▶ [Excerpted passage]:
====================

- Born: April 23, 1943 Port Harcourt, Rivers State, Nigeria
- Died: February 18, 2010 (aged 66) Norwood, Massachusetts, United States
- Citizenship: Nigeria
- Education: St. Martins Primary School
- Occupation: Lecturer

= Oliver Mobisson =

Nigerian scientist, professor, activist, and entrepreneur (1943-2010)

Oliver Udemmadu Ogbonna Mobisson (April 23, 1943 – February 18, 2010) was a Nigerian scientist, professor, activist, and entrepreneur. He was also a founding Professor of the Anambra State University of Technology (now the Enugu State University of Science & Technology, Nnamdi Azikiwe University and Ebonyi State University).

==Early life==
Mobisson was born in Port Harcourt, Rivers State, Nigeria. He grew up with his family in Umuezike, Edenta in Awo Idemili, Orsu L.G.A, Imo State, the son of a palm wine tapper. As a young boy, he attended St. Martins Primary School, Edenta Awo-Idemili (now known as Pioneer Primary School (P.P.S) Edenta Awo-Idemili) in Imo State and went on to the Christ the King College (CKC) in Onitsha. His excellence in academics caught the attention of local US Peace Corps volunteers who recommended that he pursue university studies in the United States or UK. He reluctantly agreed, having reservations about the role of the US and UK in colonial Africa. Ultimately, the Nigerian Ministry of Education granted him a fellowship to attend the Massachusetts Institute of Technology (MIT) in Cambridge, Massachusetts.

====================

(Saved data entries)
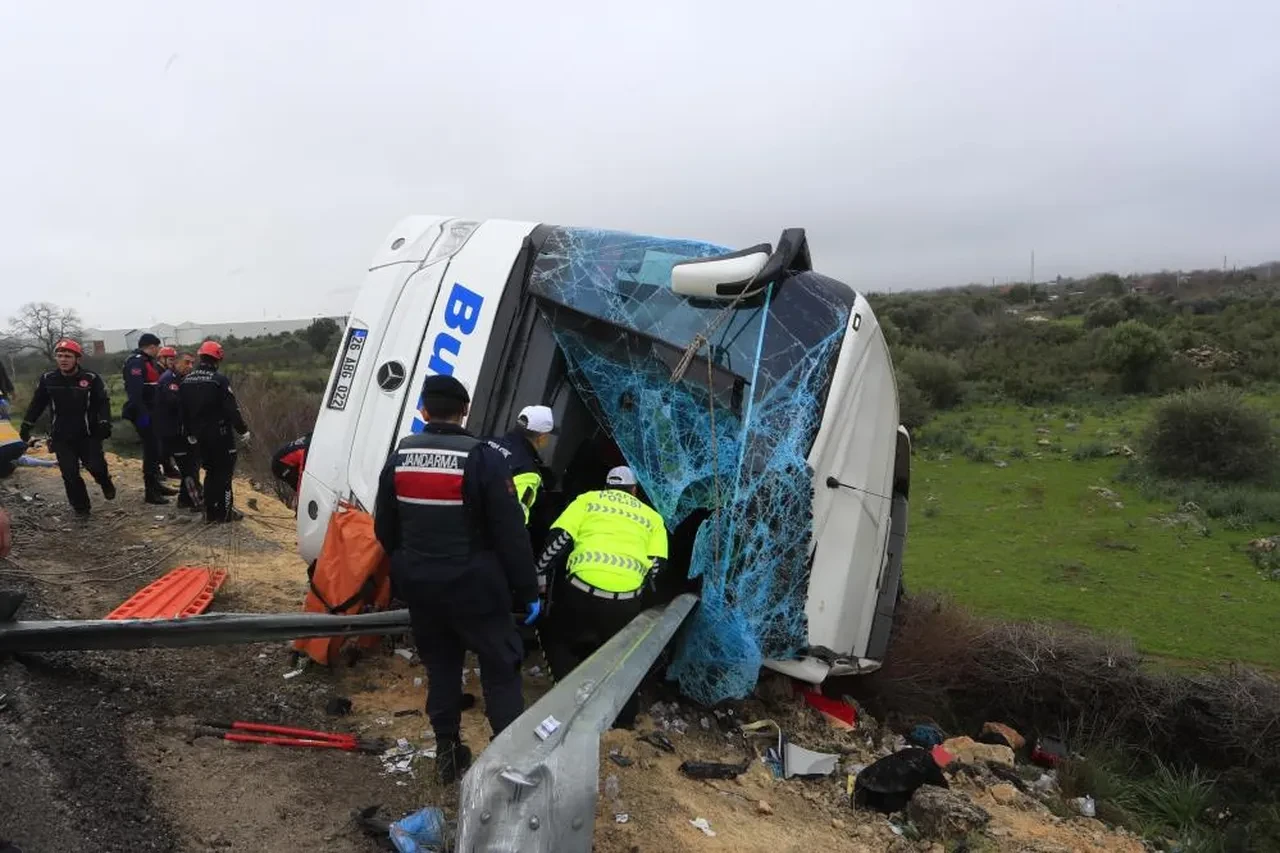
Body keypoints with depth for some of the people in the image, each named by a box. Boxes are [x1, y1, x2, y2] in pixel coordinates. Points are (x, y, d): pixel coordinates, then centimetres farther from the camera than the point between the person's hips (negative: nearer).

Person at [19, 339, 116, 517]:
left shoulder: (92, 379, -8)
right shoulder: (47, 379, 0)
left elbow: (103, 402, -5)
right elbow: (37, 404, 11)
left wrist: (104, 423, -17)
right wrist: (26, 426, 12)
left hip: (88, 434, -2)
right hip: (61, 437, 2)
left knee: (96, 466, -11)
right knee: (70, 474, -1)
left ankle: (105, 482, 24)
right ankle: (80, 506, 14)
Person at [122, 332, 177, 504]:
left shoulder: (148, 361, 17)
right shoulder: (136, 362, -16)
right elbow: (134, 391, -26)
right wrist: (141, 414, -30)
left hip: (151, 412, 10)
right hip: (143, 414, -10)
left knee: (155, 448, 18)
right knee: (151, 450, -7)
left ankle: (156, 484, 29)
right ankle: (150, 491, -3)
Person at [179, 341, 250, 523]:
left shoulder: (186, 381, 7)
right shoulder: (220, 380, -15)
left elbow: (183, 410, 14)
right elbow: (232, 409, -16)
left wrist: (190, 433, 25)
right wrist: (243, 429, -6)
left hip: (200, 434, 7)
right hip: (220, 434, -7)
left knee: (211, 471, 16)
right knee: (224, 471, 1)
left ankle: (210, 512, 19)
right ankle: (224, 512, 1)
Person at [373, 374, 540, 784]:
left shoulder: (400, 457, 2)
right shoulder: (483, 458, -16)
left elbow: (384, 528, 12)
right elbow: (511, 533, -15)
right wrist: (528, 591, -7)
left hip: (419, 584, 5)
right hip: (473, 585, -5)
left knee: (440, 665, 18)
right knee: (500, 668, 6)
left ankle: (447, 750, 26)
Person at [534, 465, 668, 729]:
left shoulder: (588, 499, 17)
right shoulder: (651, 516, 22)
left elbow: (560, 538, 5)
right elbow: (657, 563, 11)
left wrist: (540, 573, 16)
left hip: (581, 589, -2)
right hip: (626, 600, 2)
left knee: (555, 638, 25)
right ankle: (624, 715, 25)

====================

Answer these questions from the Mobisson biography:
1. Where did Mobisson die?
2. He is called the son of what kind of worker?
3. Which body granted him a fellowship to attend MIT?
The entries have nothing to do with this.

1. Norwood, Massachusetts, United States
2. A palm wine tapper
3. The Nigerian Ministry of Education